By Jamie Mann
Council decisions to reject new fish farms in protected beauty spots were overruled by the Scottish Government after appeals by multinationals, prompting critics to claim the system is “stacked in favour” of fish farms and ignores local democracy.
Since the end of March 2017, the government approved four of seven fish farming developments in the Highlands and Islands which had been previously refused by local authorities, according to data we obtained under freedom of information.
Councils had thrown out the bids due to marine pollution risks and potential impacts on views, birds, wild fish, shellfish, sea beds, boat navigation and water quality. But fish farming firms used the appeals process, which allows those seeking planning permission to have government reporters reassess rejected bids.
Campaigners claimed the planning process was “stacked in favour” of fish farms”. They accused SNP and Green ministers of breaking manifesto commitments to empower local communities by “seeking to remove” their “meagre powers”.
The Greens said it was vital that local people and councils were “meaningfully consulted and listened to”. The party has called for a moratorium on new fish farms, which, it claims, “can have very severe impacts on local marine environments and biodiversity.”
The government claimed Scotland has some of the world’s strongest environmental regulations and a “robust planning and consenting system” that considers the views of local communities, and of which the right to appeal “remains an important part”.
Fish farm application brought to the government on appeal
Some government-approved developments were in specially recognised or protected scenic and conservation areas. These included those in Orkney’s Scapa Flow, the Inner Hebrides and the Minches, Wester Ross and the River Kerry in Gairloch. In one case, the government approved a fish farm that attracted 155 recorded objections, compared to 57 in support.
In each granted appeal, government reporters cited evidence – including from environment and wildlife regulators – to justify their view that negative impacts would be contained. They approved the fish farms with conditions, and argued they would create local jobs and have wider economic benefits.

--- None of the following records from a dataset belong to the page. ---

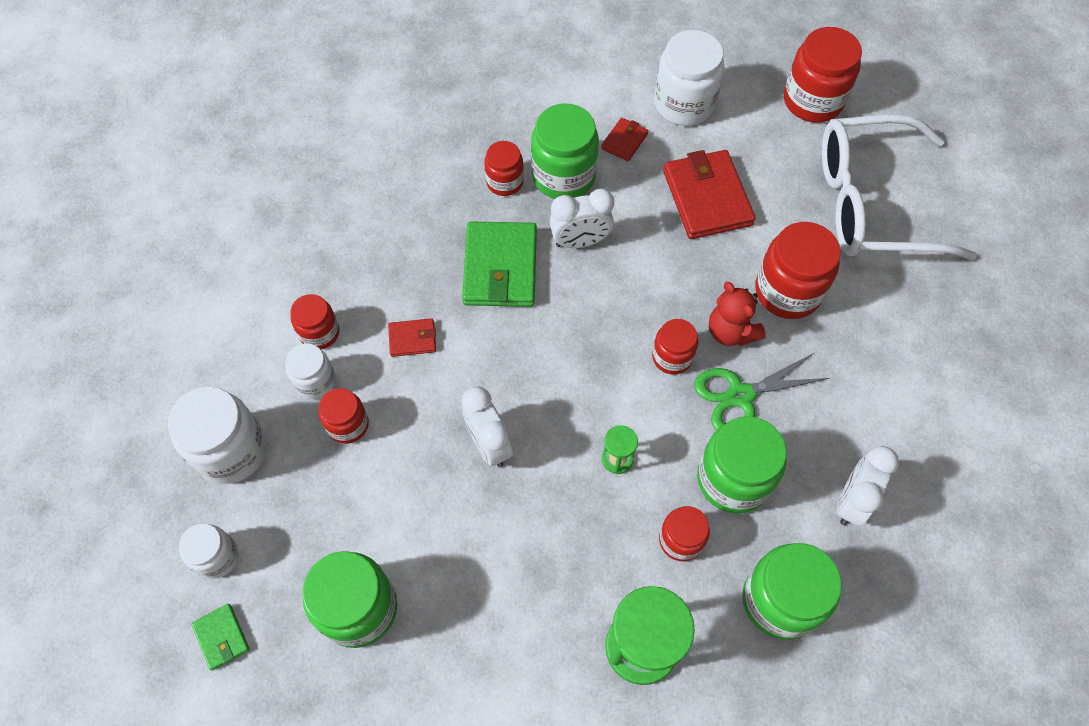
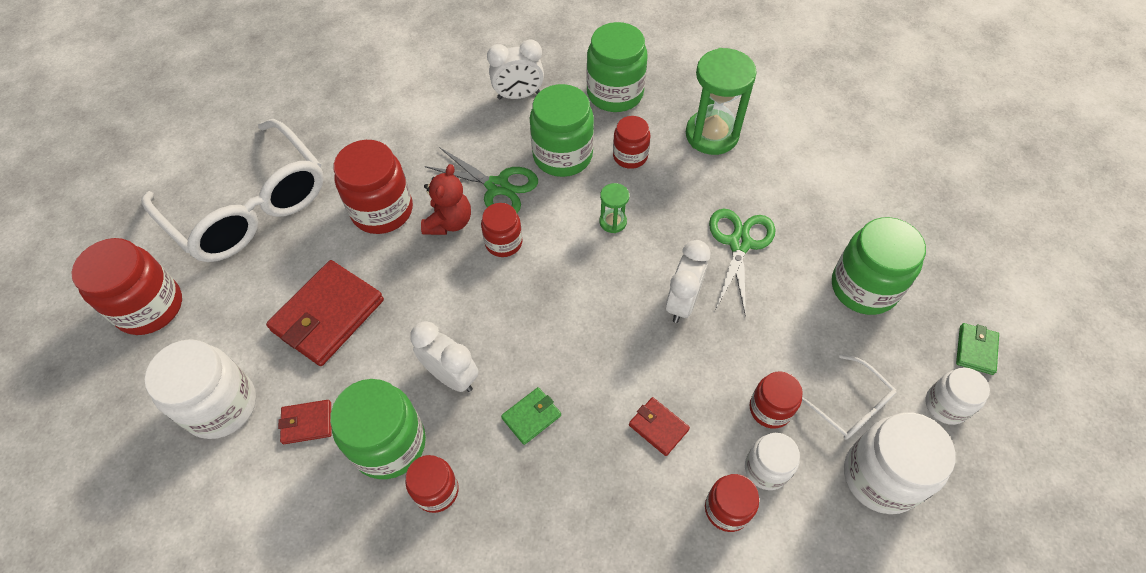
camera: 130 degrees left, 5 degrees down
(292, 484) = (849, 405): none -> white glasses
(498, 545) = (739, 243): none -> green scissors
(500, 268) = (531, 417): green wallet -> green wallet, size x0.49

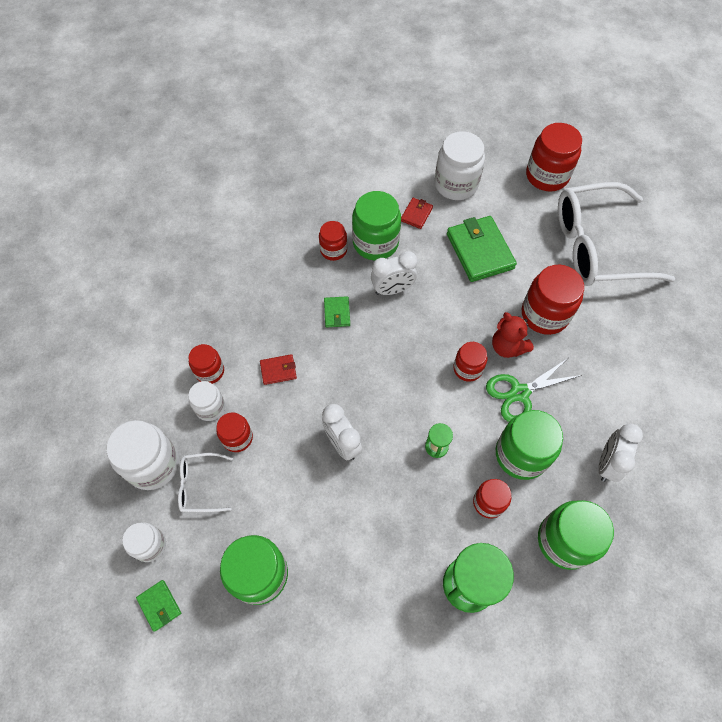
camera: 125 degrees right, 5 degrees up
(328, 315) = (480, 251): red wallet -> green wallet
(739, 243) = (357, 518): green scissors -> none

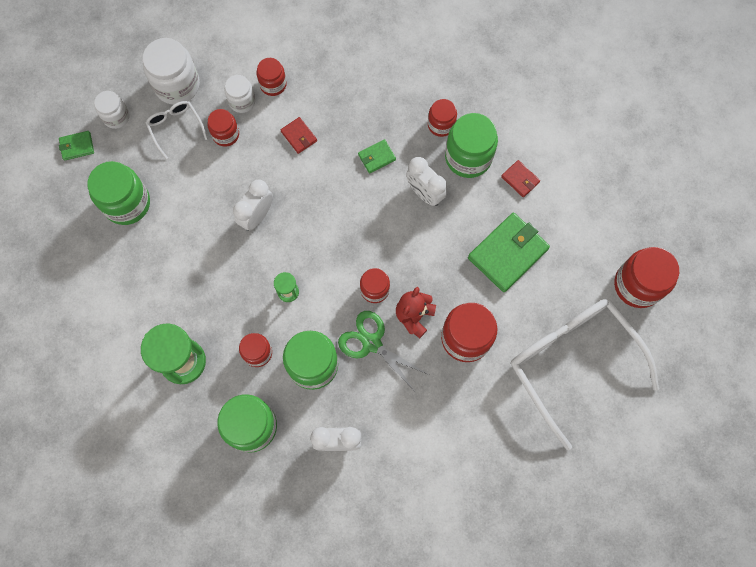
camera: 65 degrees right, 10 degrees up
(159, 605) = (77, 146): green wallet -> green wallet turned 45 degrees clockwise
(416, 214) = (520, 179): red wallet -> red wallet turned 45 degrees clockwise
(456, 184) = (577, 201): white jar -> none

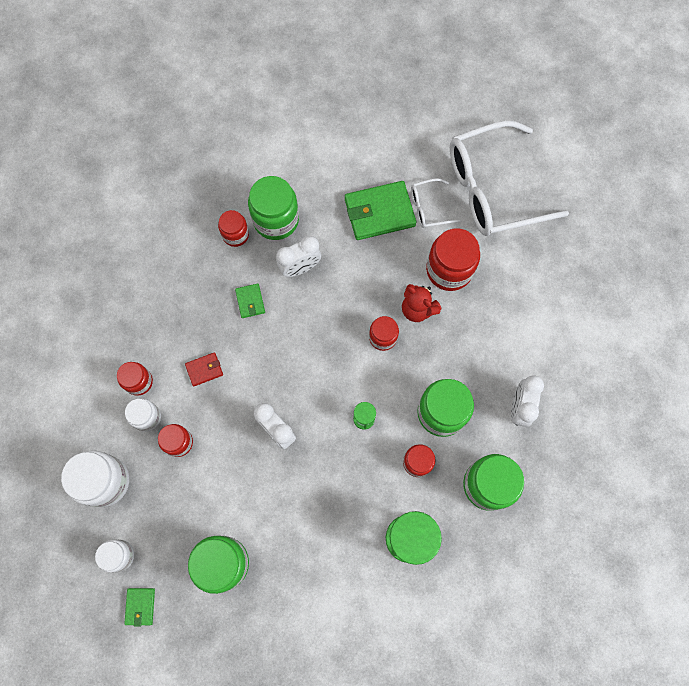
camera: 75 degrees left, 0 degrees up
(175, 127) = (153, 493): white glasses -> white glasses (428, 207)
(372, 343) = (433, 353): green scissors -> none
(507, 253) = (379, 212): green wallet -> green wallet turned 75 degrees counterclockwise
(520, 179) = (312, 182): red wallet -> none
(637, 285) = (436, 117): red jar -> none

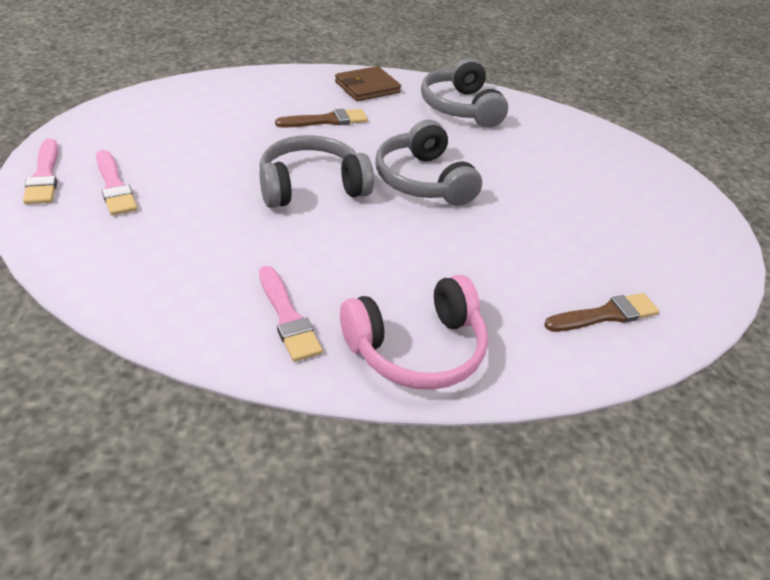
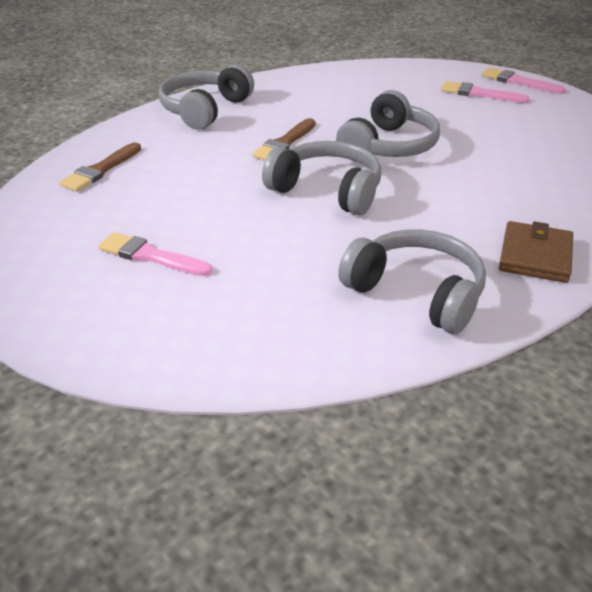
camera: 145 degrees right, 5 degrees down
(287, 317) = (285, 93): pink brush -> pink brush (150, 256)
(326, 120) = (483, 196): brown brush -> brown brush (284, 143)
(416, 348) = (205, 110): pink headphones -> grey headphones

The government also backed three council decisions to block fish farms, citing potential impacts on views, wildlife, tourism, and local communities. This included a proposed fish farm in Arran which saw 374 local objections, with just 22 in support.
Fish farms and local democracy
One appeal decision stated that “national policy provides clear support for the expansion of fish farming, provided this takes place sustainably and in suitable locations.”
In 2018, the government agency Marine Scotland launched its 2030 Aquaculture Strategy, which aimed to double the economic contribution of the industry by 2030, create over 9,000 new jobs and establish Scotland as a global leader in the industry.
A 2022 independent review of the sector suggested councils could “give up” fish farm planning rights to Marine Scotland, and simply be consultees instead.
The Greens’ Ariane Burgess MSP called the review “worrying”. “This kind of flawed thinking and centralising attitude should concern communities and councils as it removes that local perspective and voice,” she added.
Corin Smith, who runs the Inside Scottish Salmon Feedlots website, said communities were encouraged to “make their own decisions right up to the point they do something the Scottish Government doesn’t like.”
Council planners were set to be “replaced with unaccountable Edinburgh-based agencies like Marine Scotland that have a stated mission to enable a doubling of this grossly polluting industry”, he claimed.
John Aitchison of the Coastal Communities Network, which is made up of 24 local groups across Scotland, said: “The Scottish Government says that it wants to encourage local democracy – here’s a great opportunity to prove that they mean it, by letting the local communities who know their own waters better than multinational companies or Marine Scotland, decide whether places are appropriate for industrial fish farming.”
Clare Symonds from Planning Democracy said planners assessing new fish farm applications must “ensure that they give far greater weight to preventing biodiversity loss and don’t just look at claims for economic growth. Nature is as much in the long term public interest as jobs and it’s often local communities who are standing up for the environment.”
But Tavish Scott, chief executive at Salmon Scotland, said: “We’re in the absurd position where anti-salmon farming campaigners are complaining about the Scottish Government approving planning applications, and at the same time calling for the Scottish Government to intervene to overturn local decisions.
“The truth is these people don’t care who decides as long as the answer is ‘no’.”
The WildFish charity slammed the “deeply flawed” application process”. “The reporter for any appeal is appointed by ministers, and so can hardly be considered to be an independent adjudicator,” a spokesperson argued.
The Scottish Government said it had made 172 planning appeal decisions in the last financial year, compared to 27,000 by councils, of which 94.5 per cent were granted.
“The majority of planning appeals are decided by independent reporters on the planning merits of the case and in accordance with the development plan, unless material considerations indicate otherwise,” a spokesperson said.
Bakkafrost said Salmon Scotland would comment on its behalf. Organic Sea Harvest declined to comment. No other firms named in this article responded to requests to comment.